Document text:
Warming-Up Prior to Exercise

Let’s talk warming up prior to exercise. A warm-up is the preparation phase prior to a workout session. What this looks like for each individual may look very different. Hopefully, after reading this you will have a better idea of what’s best for you.

Warming up is a smart idea and done for various reasons.

What happens to the body when we warm up?

● We are slightly elevating the temperature of our muscles hence the body which produces an increase in the activity of oxygen in the blood with an increase in muscle blood flow.
● Muscle viscosity is reduced which gives you smoother moving muscles, less sensation of stiffness and a higher potential to produce power.
● Nervous system with heightened sensitivity, and an increase in the speed of nervous impulses.
● Essential for increasing movement of synovial fluid in the joints. Synovial fluid is the lubrication between your cartilage.

What about the mind while we are preparing for some exercise?

Mentally prepare yourself for a workout. Spending time doing some version of a warm-up gives you time to focus your thoughts and energy on the plan ahead. Ideally, you would have a plan before you get there and visualize how your workout will look and feel. But a thoughtful warm-up will help to reduce the possibility of injuries.

Information supplied:
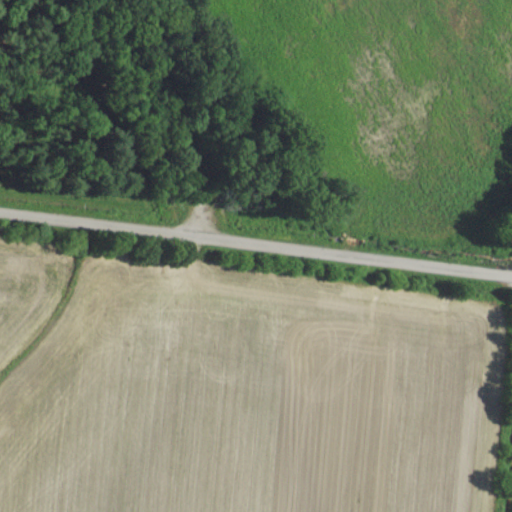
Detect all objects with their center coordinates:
road: (256, 249)
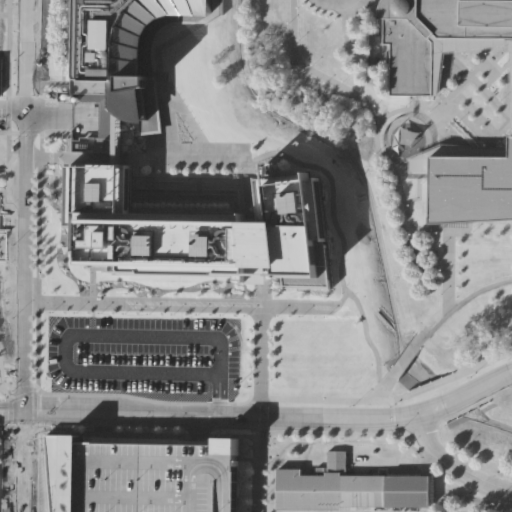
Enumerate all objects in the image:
road: (340, 0)
road: (5, 14)
road: (337, 14)
building: (435, 35)
building: (436, 38)
road: (64, 56)
building: (121, 57)
road: (8, 65)
road: (349, 67)
building: (119, 68)
road: (159, 68)
building: (1, 79)
road: (12, 108)
road: (167, 114)
road: (25, 132)
road: (367, 140)
building: (18, 154)
road: (143, 157)
building: (275, 159)
road: (9, 161)
road: (351, 163)
building: (468, 178)
road: (337, 182)
road: (25, 210)
building: (199, 230)
road: (340, 248)
road: (412, 257)
road: (448, 271)
road: (3, 285)
road: (261, 287)
road: (91, 290)
road: (177, 302)
road: (339, 305)
road: (182, 310)
road: (340, 331)
road: (86, 335)
road: (250, 348)
road: (260, 350)
road: (38, 354)
parking lot: (146, 356)
road: (405, 357)
road: (299, 363)
road: (2, 388)
road: (381, 388)
road: (22, 393)
road: (390, 399)
road: (120, 406)
road: (32, 408)
road: (9, 414)
road: (259, 414)
road: (389, 416)
road: (380, 418)
road: (11, 419)
road: (132, 421)
road: (193, 426)
road: (20, 427)
road: (7, 431)
road: (3, 432)
road: (283, 433)
road: (454, 462)
road: (24, 466)
road: (258, 472)
street lamp: (34, 473)
parking lot: (141, 476)
building: (141, 476)
building: (344, 488)
building: (350, 490)
parking lot: (510, 505)
flagpole: (495, 506)
flagpole: (488, 507)
flagpole: (501, 507)
street lamp: (33, 509)
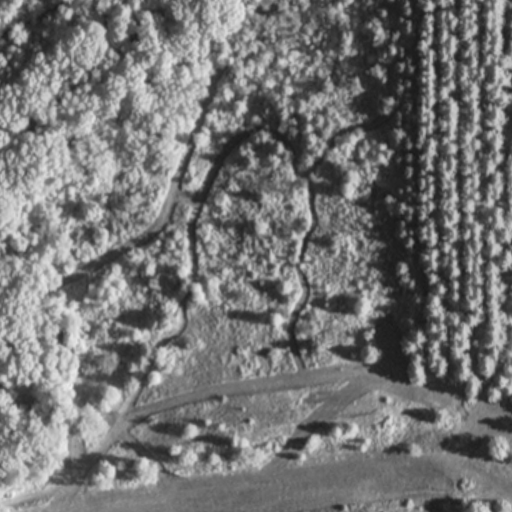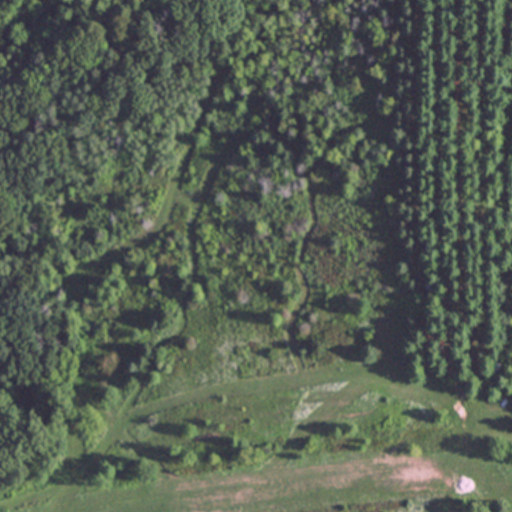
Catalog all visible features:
park: (256, 256)
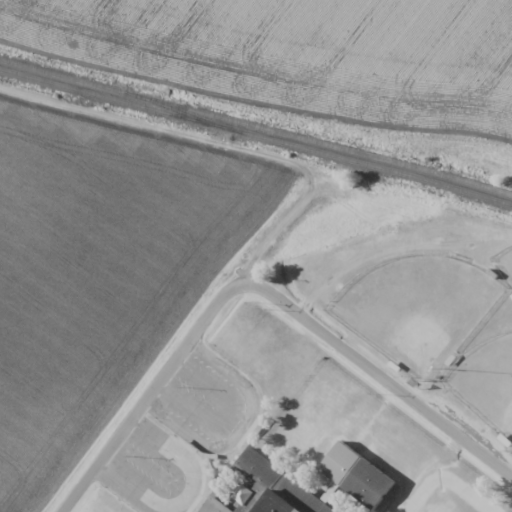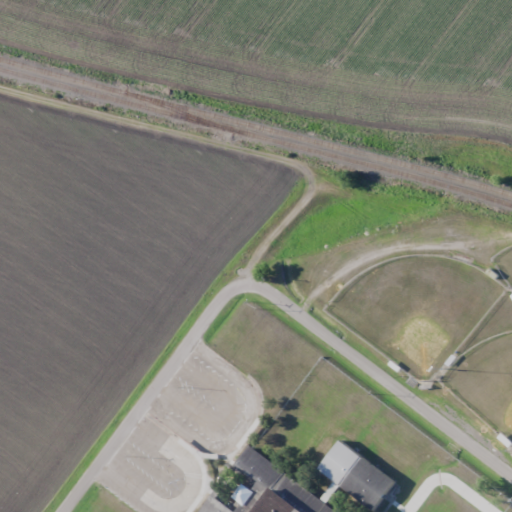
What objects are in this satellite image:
crop: (301, 55)
railway: (181, 112)
railway: (256, 126)
railway: (256, 137)
crop: (105, 273)
road: (378, 374)
road: (148, 393)
building: (368, 483)
building: (269, 491)
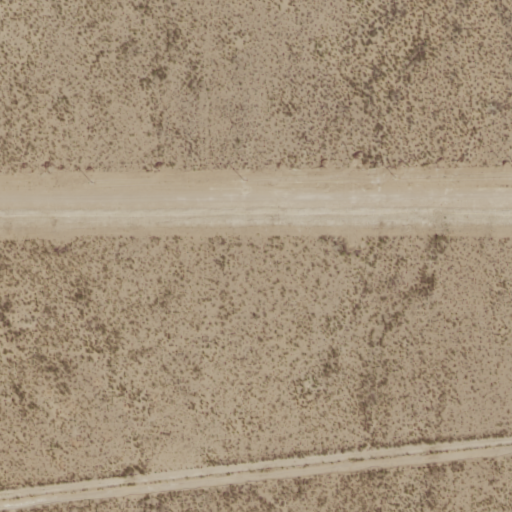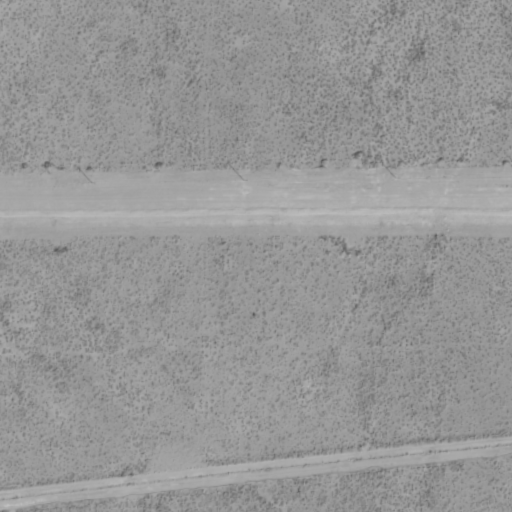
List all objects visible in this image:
road: (256, 474)
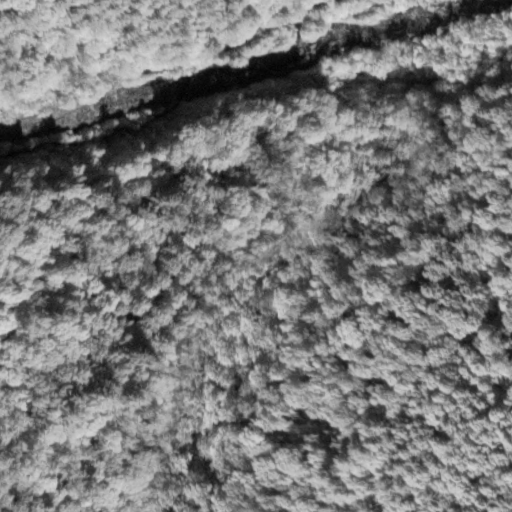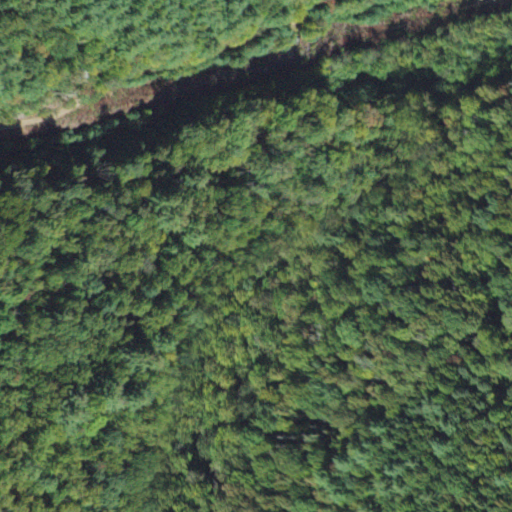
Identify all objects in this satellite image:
road: (188, 54)
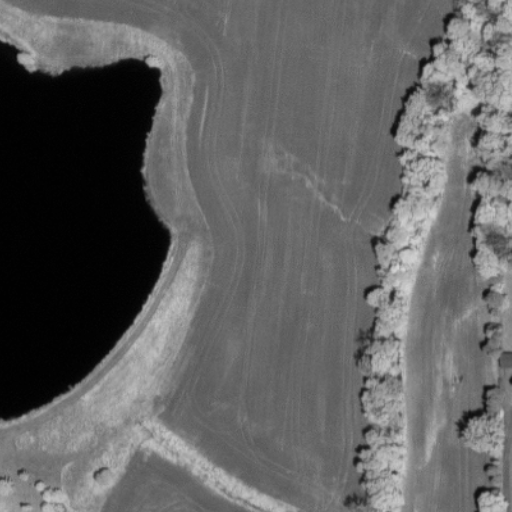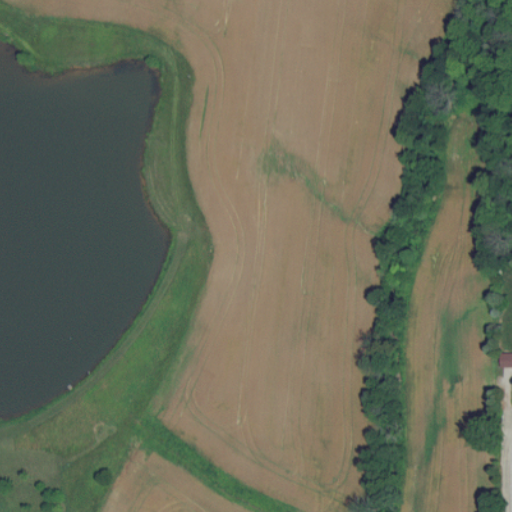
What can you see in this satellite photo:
building: (507, 359)
road: (508, 468)
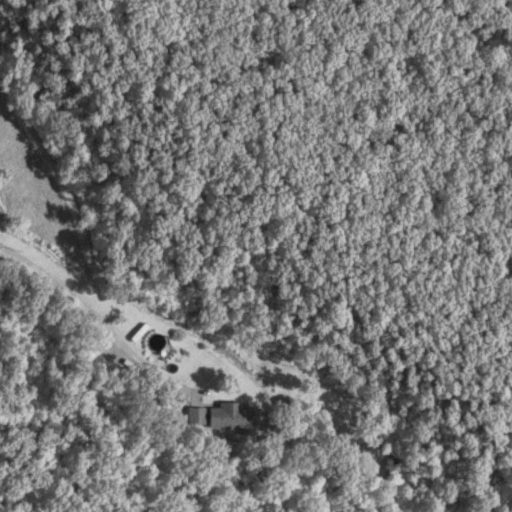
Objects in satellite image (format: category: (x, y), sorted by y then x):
building: (233, 415)
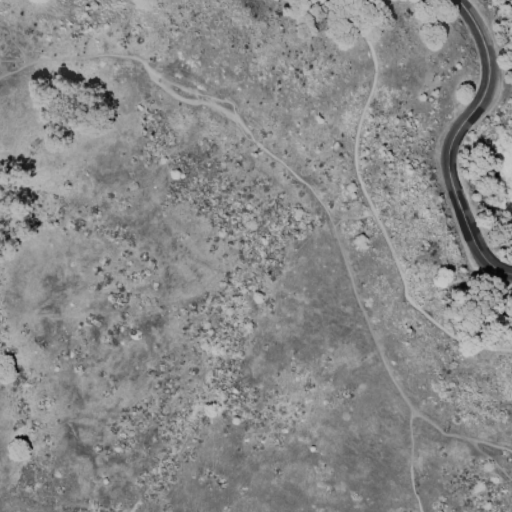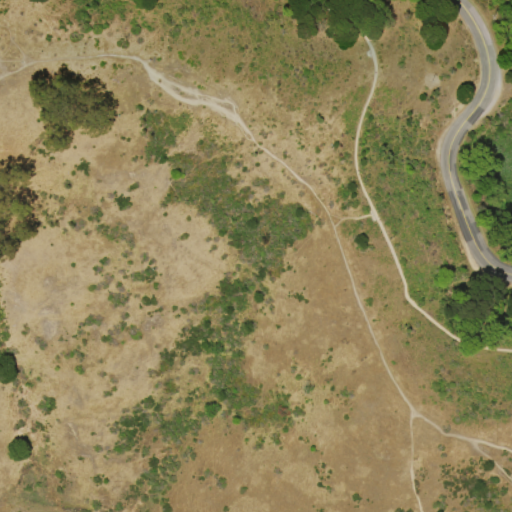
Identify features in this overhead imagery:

Prompt:
Set down, word for word, the part of the warm-up article that begins at the words "Let’s talk warming" and stops after "to produce power.".

Correct output:
Let’s talk warming up prior to exercise. A warm-up is the preparation phase prior to a workout session. What this looks like for each individual may look very different. Hopefully, after reading this you will have a better idea of what’s best for you.

Warming up is a smart idea and done for various reasons.

What happens to the body when we warm up?

● We are slightly elevating the temperature of our muscles hence the body which produces an increase in the activity of oxygen in the blood with an increase in muscle blood flow.
● Muscle viscosity is reduced which gives you smoother moving muscles, less sensation of stiffness and a higher potential to produce power.